Entertainment

'Game Of Thrones' Season 8 Will Have The Longest Episodes Yet

Helen Sloan/HBO

While viewers are pumped to see how HBO's fantasy saga will conclude, one aspect of the show's endgame has been brewing minor resentment: the shortened episode counts. Fans understandably want as much of their favorite series as possible before it's over… which is why the fact that the Game Of Thrones Season 8 episodes will be feature-length is the best possible news they could have gotten at this point. Season 7 will contain seven episodes and the final season only six — both down from the usual 10 — but this revelation means that the show will actually be sacrificing as little screen time as possible… and it also promises exciting things about the story's conclusion.

The news came out of this July's GoT fan convention Con Of Thrones in Nashville, with Deadline reporting on a panel given by the show's sound designer, Paula Fairfield. According to the report, the crew member teased that Season 8 will follow in the footsteps of the Season 7 finale — which will break Thrones records as the show's longest episode yet, clocking in at a whopping 81 minutes — by consisting entirely of feature-length episodes. (Talk about putting the "box office" in Home Box Office!)

If all six of the final season's episodes really are in the "80-plus-minute range" as Fairfield hinted, that's thrilling news for a number of reasons. The six existing seasons of Thrones have averaged 55-minute episodes, with some dipping as low as 50 minutes, and the finales typically coming in closer to a full hour. If the reported Season 7 run times are correct, then the penultimate season will increase that average to 63 minutes, with three of the seven episodes clocking in over an hour — including that super-sized finale — for a total 442 minutes of screen time.
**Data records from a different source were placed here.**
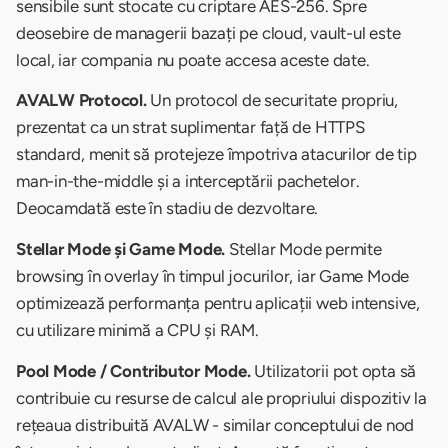
sensibile sunt stocate cu criptare AES-256. Spre
deosebire de managerii bazați pe cloud, vault-ul este
local, iar compania nu poate accesa aceste date.
AVALW Protocol.
Un protocol de securitate propriu,
prezentat ca un strat suplimentar față de HTTPS
standard, menit să protejeze împotriva atacurilor de tip
man-in-the-middle și a interceptării pachetelor.
Deocamdată este în stadiu de dezvoltare.
Stellar Mode și Game Mode.
Stellar Mode permite
browsing în overlay în timpul jocurilor, iar Game Mode
optimizează performanța pentru aplicații web intensive,
cu utilizare minimă a CPU și RAM.
Pool Mode / Contributor Mode.
Utilizatorii pot opta să
contribuie cu resurse de calcul ale propriului dispozitiv la
rețeaua distribuită AVALW - similar conceptului de nod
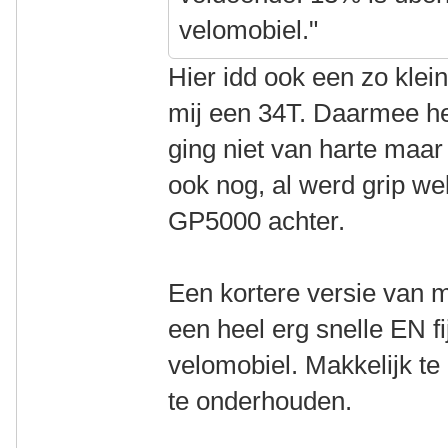
velomobiel."
Hier idd ook een zo klei
mij een 34T. Daarmee he
ging niet van harte maar
ook nog, al werd grip we
GP5000 achter.
Een kortere versie van 
een heel erg snelle EN fi
velomobiel. Makkelijk te 
te onderhouden.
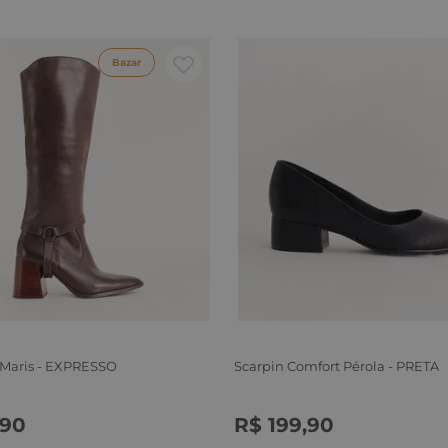
Bazar
 Maris - EXPRESSO
Scarpin Comfort Pérola - PRETA
90
R$
199
,
90
6
37
38
39
34
35
36
37
38
39
40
Let's assume that Fairfield is correct, and that Season 8 will consist exclusively of episodes in the 80-minute range; let's even go ahead and assume that they land on the lower end of that range, and that they'll average 81 minutes like the Season 7 finale. That would still have the eighth and final season of Thrones clocking in at 486 minutes: that's even more screen time in six episodes than Season 7 will have had in seven — and it's not all that significantly lower than the 550-minute average of a typical season of the show. But instead of the run time being spread out across 10 weeks… fans will be able to gobble it up in six action-packed episodes.
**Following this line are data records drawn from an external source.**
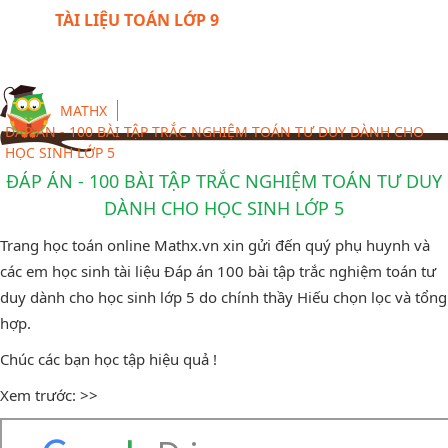
TÀI LIỆU TOÁN LỚP 9
MATHX
ĐÁP ÁN - 100 BÀI TẬP TRẮC NGHIỆM TOÁN TƯ DUY DÀNH CHO
HỌC SINH LỚP 5
ĐÁP ÁN - 100 BÀI TẬP TRẮC NGHIỆM TOÁN TƯ DUY
DÀNH CHO HỌC SINH LỚP 5
Trang học toán online Mathx.vn xin gửi đến quý phụ huynh và
các em học sinh tài liệu Đáp án 100 bài tập trắc nghiệm toán tư
duy dành cho học sinh lớp 5 do chính thầy Hiếu chọn lọc và tổng
hợp.
Chúc các bạn học tập hiệu quả !
Xem trước: >>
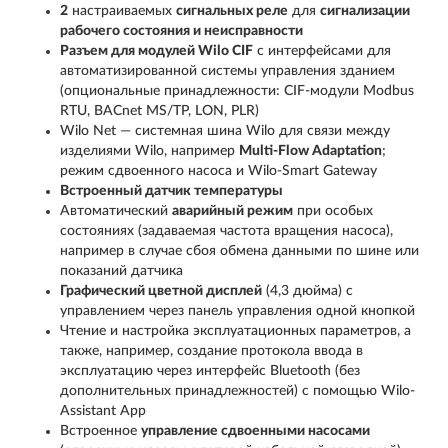
2
настраиваемых
сигнальных реле
для
сигнализации
рабочего состояния и неисправности
Разъем для модулей Wilo CIF
с интерфейсами для
автоматизированной системы управления зданием
(опциональные принадлежности: CIF-модули Modbus
RTU, BACnet MS/TP, LON, PLR)
Wilo Net — системная шина Wilo для связи между
изделиями Wilo, например
Multi-Flow Adaptation
;
режим сдвоенного насоса и Wilo-Smart Gateway
Встроенный датчик температуры
Автоматический
аварийный режим
при особых
состояниях (задаваемая частота вращения насоса),
например в случае сбоя обмена данными по шине или
показаний датчика
Графический цветной дисплей
(4,3 дюйма) с
управлением через панель управления одной кнопкой
Чтение и настройка эксплуатационных параметров, а
также, например, создание протокола ввода в
эксплуатацию через интерфейс Bluetooth (без
дополнительных принадлежностей) с помощью Wilo-
Assistant App
Встроенное
управление сдвоенными насосами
Even more intriguing than the simple prospect of the final season's run time is what this revelation means for the plot of the show itself. When it was announced after Season 6 that Game Of Thrones would wrap up in only 13 more episodes, popular wisdom dictated that the writers were simply running out of story to tell, and didn't have two full seasons left of material to produce before they needed to wrap things up. But now that fans have learned the decreased episode count isn't directly correlated to an analogous decrease in screen time, a lot of questions are raised.
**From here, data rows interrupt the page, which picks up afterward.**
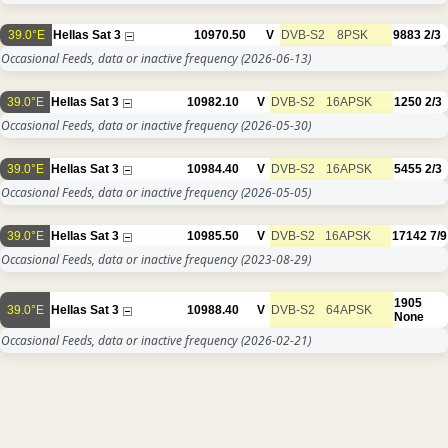
39.0°E
Hellas Sat 3
10970.50
V
DVB-S2
8PSK
9883
2/3
Occasional Feeds, data or inactive frequency
(2026-06-13)
39.0°E
Hellas Sat 3
10982.10
V
DVB-S2
16APSK
1250
2/3
Occasional Feeds, data or inactive frequency
(2026-05-30)
39.0°E
Hellas Sat 3
10984.40
V
DVB-S2
16APSK
5455
2/3
Occasional Feeds, data or inactive frequency
(2026-05-05)
39.0°E
Hellas Sat 3
10985.50
V
DVB-S2
16APSK
17142
7/9
Occasional Feeds, data or inactive frequency
(2023-08-29)
1905
39.0°E
Hellas Sat 3
10988.40
V
DVB-S2
64APSK
None
Occasional Feeds, data or inactive frequency
(2026-02-21)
Judging by the promos for Season 7, the prevalent fan theory is that the upcoming penultimate season will resolve the struggle for the Iron Throne and clear the board in anticipation of the saga's final conflict: the war between the living and the dead that will likely occupy most of Season 8. In that regard, the final season also being the shortest made a certain amount of sense; while the climactic battle with the White Walkers is sure to be exciting and eye-popping, there doesn't really seem like there could be 10 full episodes of material there.

After all, the White Walkers aren't really characters with personalities so much as they are unstoppable forces of nature, so how much drama and intrigue could there be? Surely Dany will swoop in with her dragons, roast the armies of the frozen undead, and there will be much rejoicing. Right? Well, the revelation that Season 8 will boast almost as much content as a typical 10-episode season of Thrones puts the lie to this theory. Apparently the final season won't just be six hours of dazzling eye candy after all.

For years, some fans of George R.R. Martin's novels have wondered if the author was building to some twist involving the White Walkers. After all, the author is so good at populating his fictional world with characters that aren't 100 percent good or 100 percent evil and subverting typical fantasy expectations; will his entire saga really boil down to good dragons vs. evil zombies? So far, readers (and viewers) haven't learned too much about the White Walkers, their culture, their motives, or their ultimate goals. Could there be more to them than meets the eye?

In the books, Bran recounts a story Old Nan once told him about the fabled Night's King, a Lord Commander of the Night's Watch centuries ago who fell in love with a woman "with skin as white as the moon and eyes like blue stars." The couple ruled together from their dreaded castle, the Nightfort, and it took the combined might of the Night's Watch, the Lord of Winterfell, and the King-Beyond-The-Wall to end their reign of terror. But if White Walkers truly are beings who are capable of falling in love and coupling with humans, surely there's more that fans don't know about them, and more layers to them to be revealed at a later date.

Perhaps the feature-length episodes of Season 8 will finally see the White Walkers come into their own as true three-dimensional characters as complicated as the rest of the rich cast that populates Westeros. Until then, at least fans who have long been clamoring for a Game Of Thrones movie finally have something to cheer about — six Game Of Thrones movies in a row, all of which they can screen from the comfort of their living rooms.